Along with Scharf, members of the CSU statistics community were well represented at the meetings, with more than 25 CSU alumni, faculty, and students presenting during sessions. This annual event, held at the Colorado Convention Center in Denver this year, is the largest gathering of statisticians and data scientists in North America and is attended by more than 6,500 people from 52 countries.

The meetings are an opportunity for statistics professionals to discuss wide-ranging topics from methodology and theory to analytics and data science. Certain presentations focused on how statistics can be used to benefit other fields.

“One of those sessions was about using statistics in criminology,” said Manatautas Rimkus, a second-year Ph.D. student in statistics who attended the meetings. “I was really surprised how [criminology] can rely on high-level statistics.”

Alumni mixer

As part of the meetings, CSU held an alumni mixer and conversation attended by 60 people.

“It was a fun event to socialize with other students who had been to CSU, and I thought it was a good networking opportunity,” said David Brown, a fourth-year Ph.D. student in statistics.

Among the notable alumni in attendance were four elected Fellows of the American Statistical Association.

George Milliken received three degrees from CSU – including one of the earliest Ph.D. degrees awarded by the Department of Statistics – and is best known as a co-author of the three-volume series Analysis of Messy Data, which he wrote with fellow alumnus Dallas Johnson. Milliken is now an emeritus professor in statistics at Kansas State University.

Snehalata Huzurbazar received her Ph.D. in statistics from CSU. Huzurbazar’s research focuses on statistical genetics and applications of statistics to geology.
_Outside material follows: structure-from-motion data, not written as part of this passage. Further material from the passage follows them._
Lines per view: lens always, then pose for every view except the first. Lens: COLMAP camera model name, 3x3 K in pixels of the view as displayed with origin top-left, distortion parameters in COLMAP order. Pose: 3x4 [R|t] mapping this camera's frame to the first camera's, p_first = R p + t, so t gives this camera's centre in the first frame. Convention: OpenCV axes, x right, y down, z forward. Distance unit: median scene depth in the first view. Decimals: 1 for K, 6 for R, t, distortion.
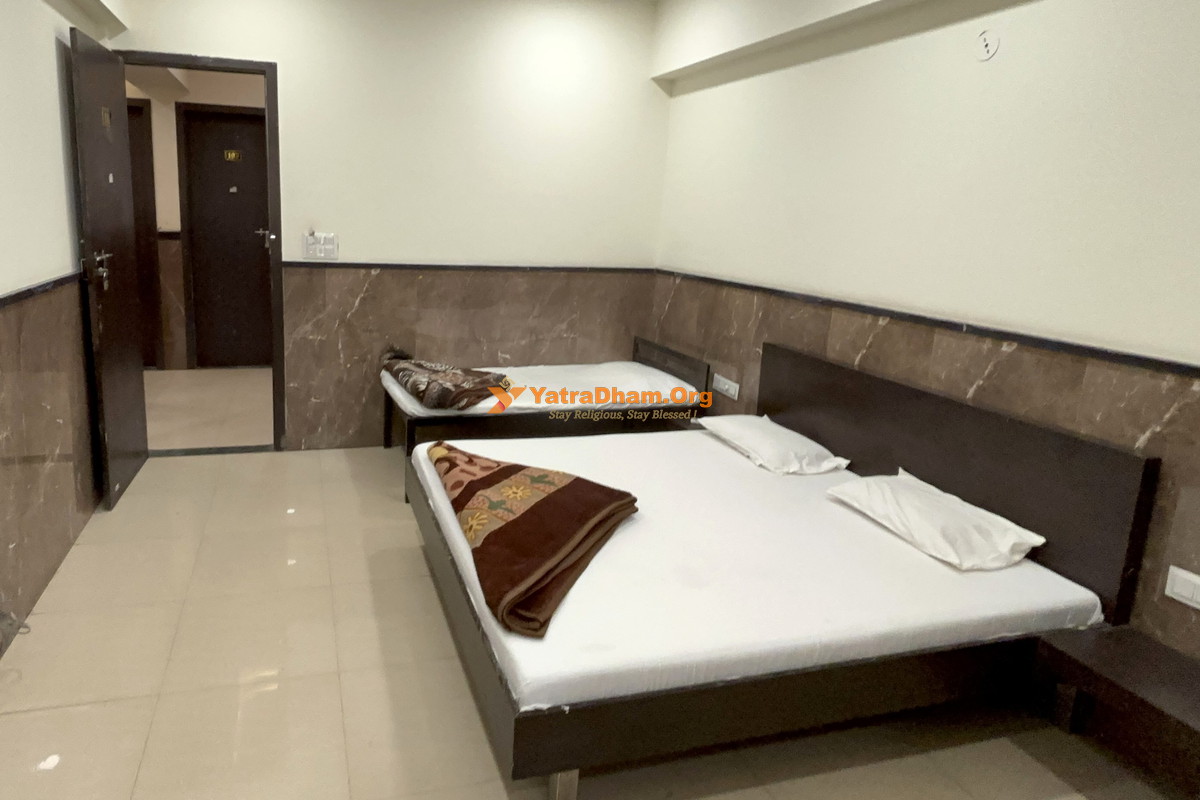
lens RADIAL K [[832.1, 0, 600.0], [0, 832.1, 400.0], [0, 0, 1]] dist [-0.002171, 0.000827]
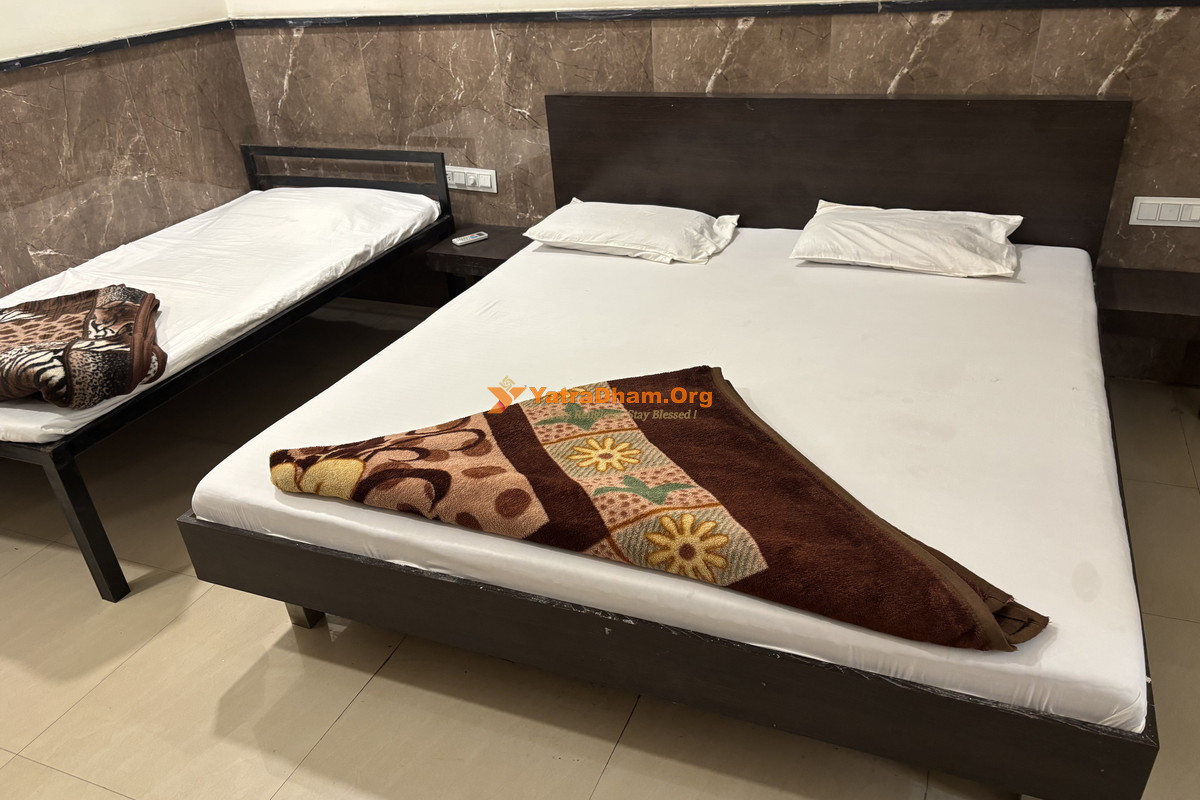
lens RADIAL K [[907.0, 0, 600.0], [0, 907.0, 400.0], [0, 0, 1]] dist [0.056224, -0.063985]
pose [[0.638614, -0.474434, 0.605875, -0.395388], [0.268717, 0.875258, 0.402139, -0.155123], [-0.721085, -0.094002, 0.686440, 0.448664]]
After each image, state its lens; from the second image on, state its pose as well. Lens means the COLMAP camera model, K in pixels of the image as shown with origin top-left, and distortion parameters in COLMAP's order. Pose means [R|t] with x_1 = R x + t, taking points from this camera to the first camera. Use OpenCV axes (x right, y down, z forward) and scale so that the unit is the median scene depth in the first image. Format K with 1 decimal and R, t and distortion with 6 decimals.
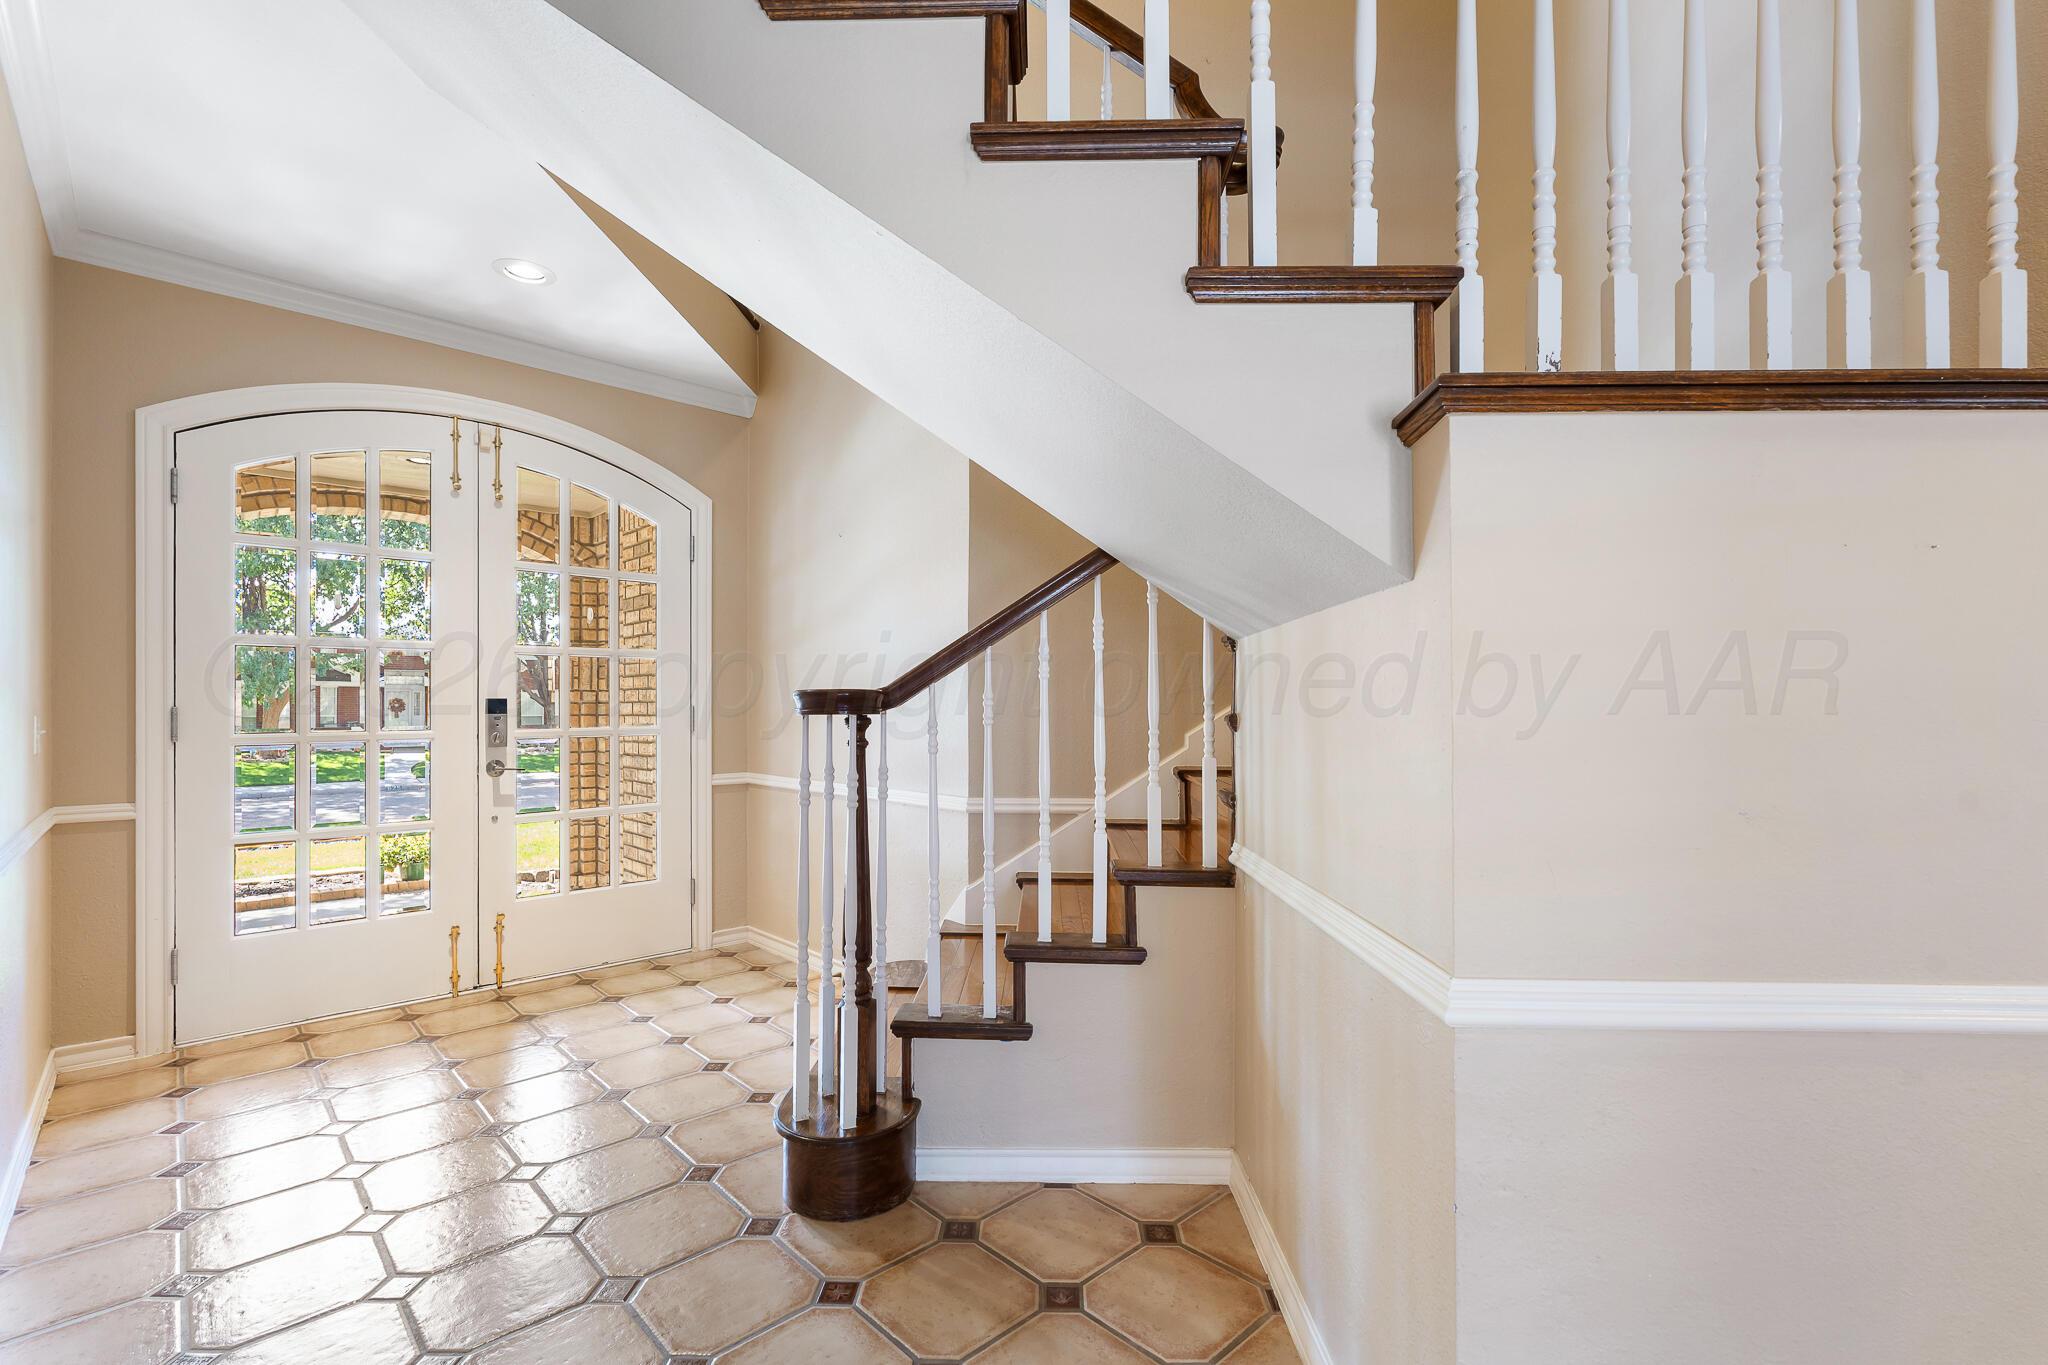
lens RADIAL K [[902.0, 0, 1026.6], [0, 902.0, 695.7], [0, 0, 1]] dist [-0.005377, 0.001066]
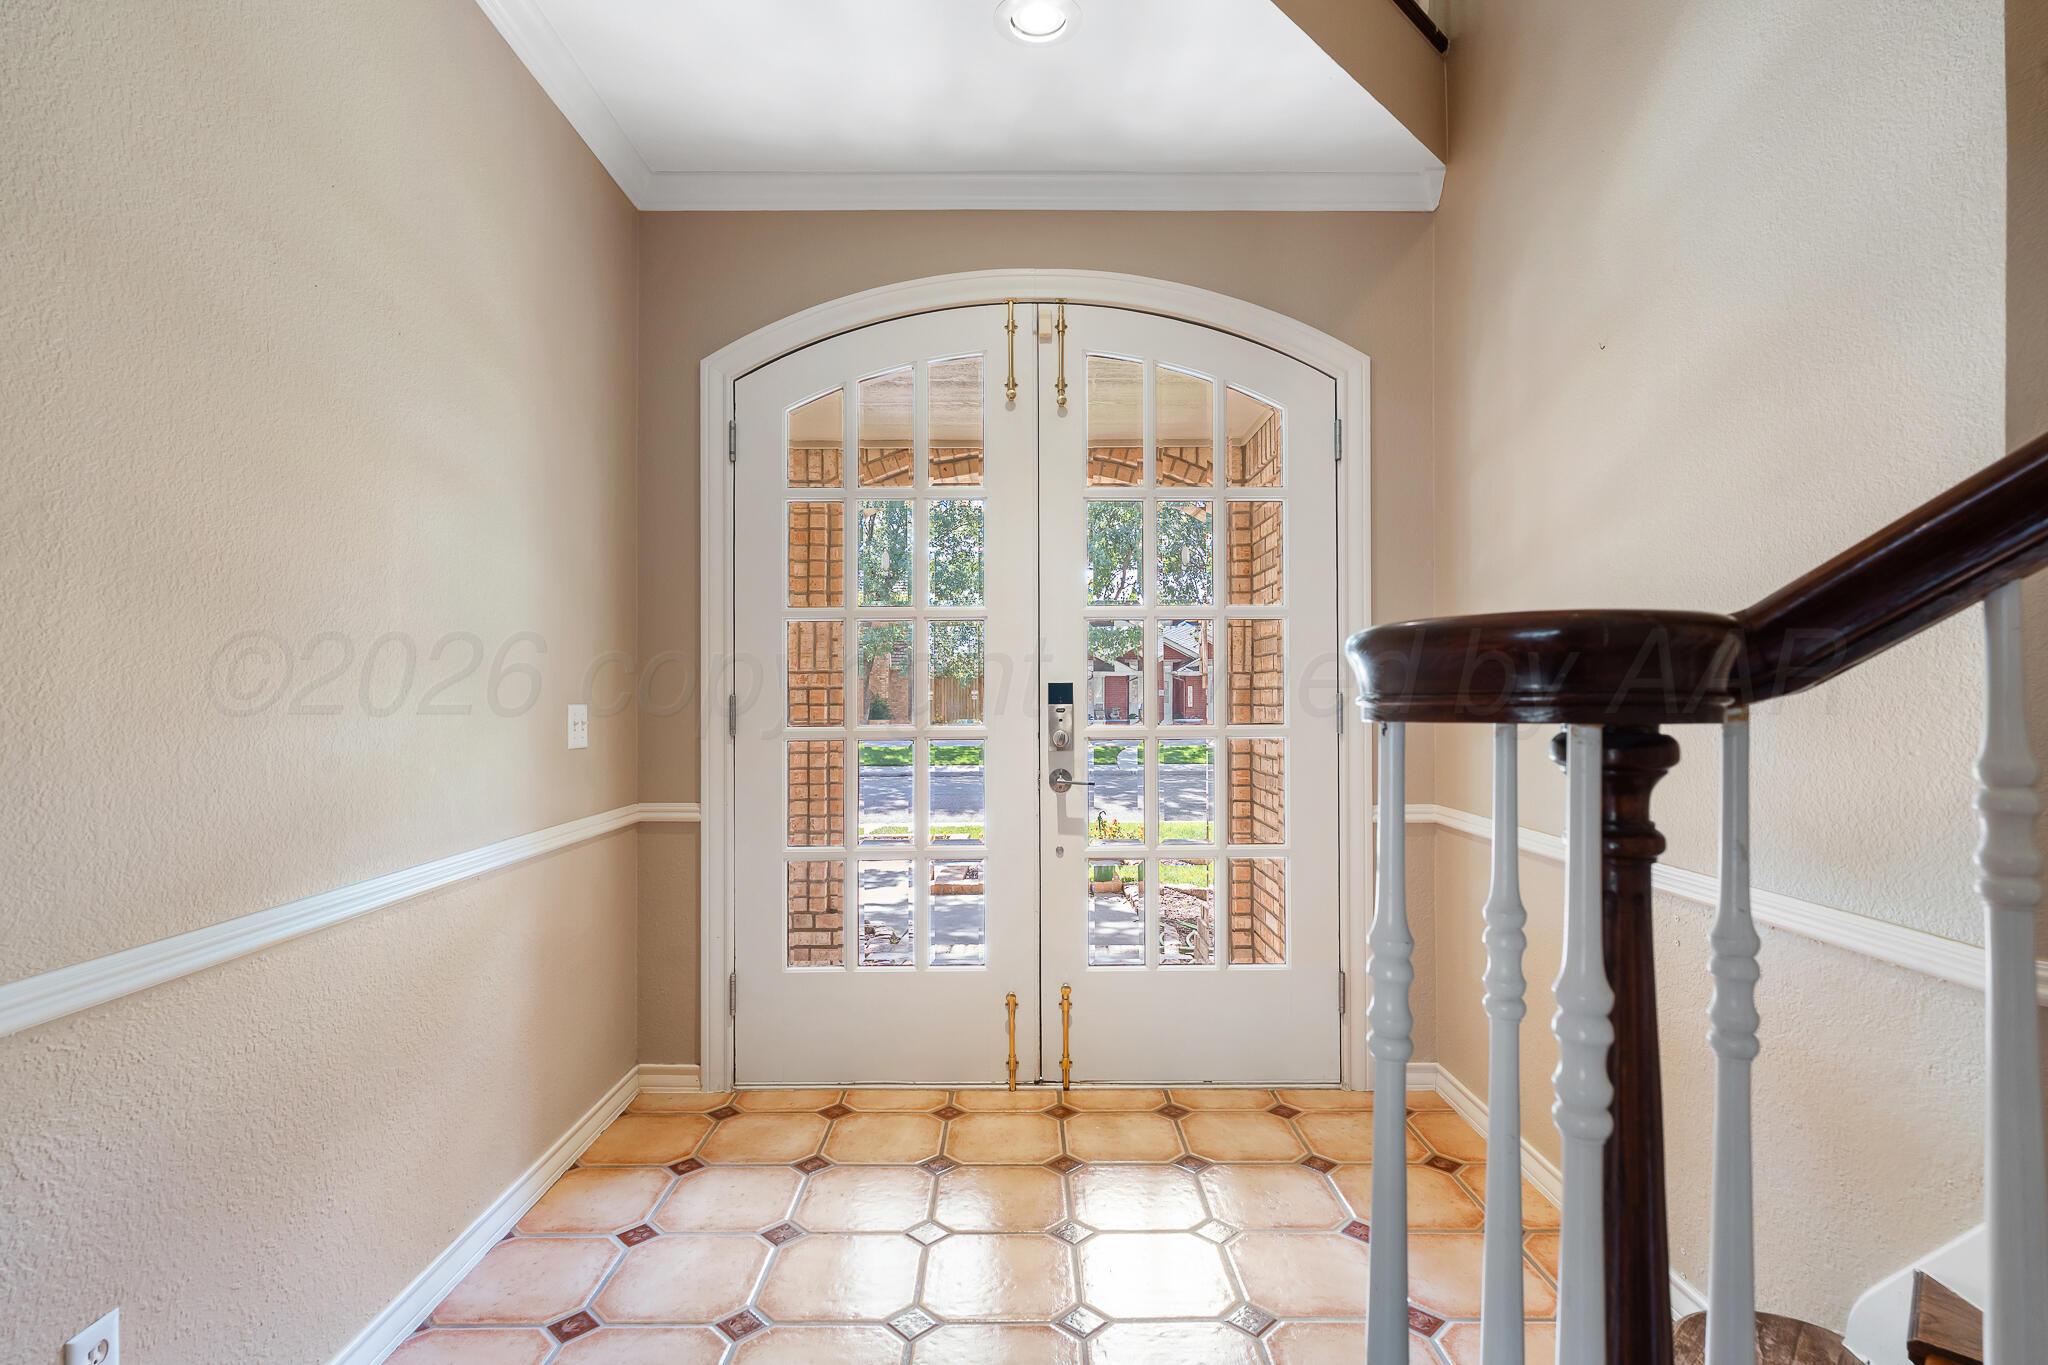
lens RADIAL K [[940.7, 0, 1062.5], [0, 940.7, 686.5], [0, 0, 1]] dist [-0.005792, 0.000993]
pose [[0.730459, -0.006844, -0.682922, -0.079609], [0.009253, 0.999957, -0.000124, 0.006370], [0.682894, -0.006228, 0.730491, 0.463694]]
She is the chair of the biostatistics department at West Virginia University School of Public Health.

Ed Mulrow also received his Ph.D. in statistics from CSU. He is now the Vice President of Statistics and Methodology of NORC, the nonpartisan and objective research organization at the University of Chicago.

Jeri Mulrow received her M.S. in statistics from CSU, and is now the Vice President and Director of Statistical and Evaluation Sciences at Westat. The Mulrows recently established the Edward and Jeri Mulrow Scholarship to support graduate and advanced undergraduate students in statistics who intend to pursue careers in the public sector.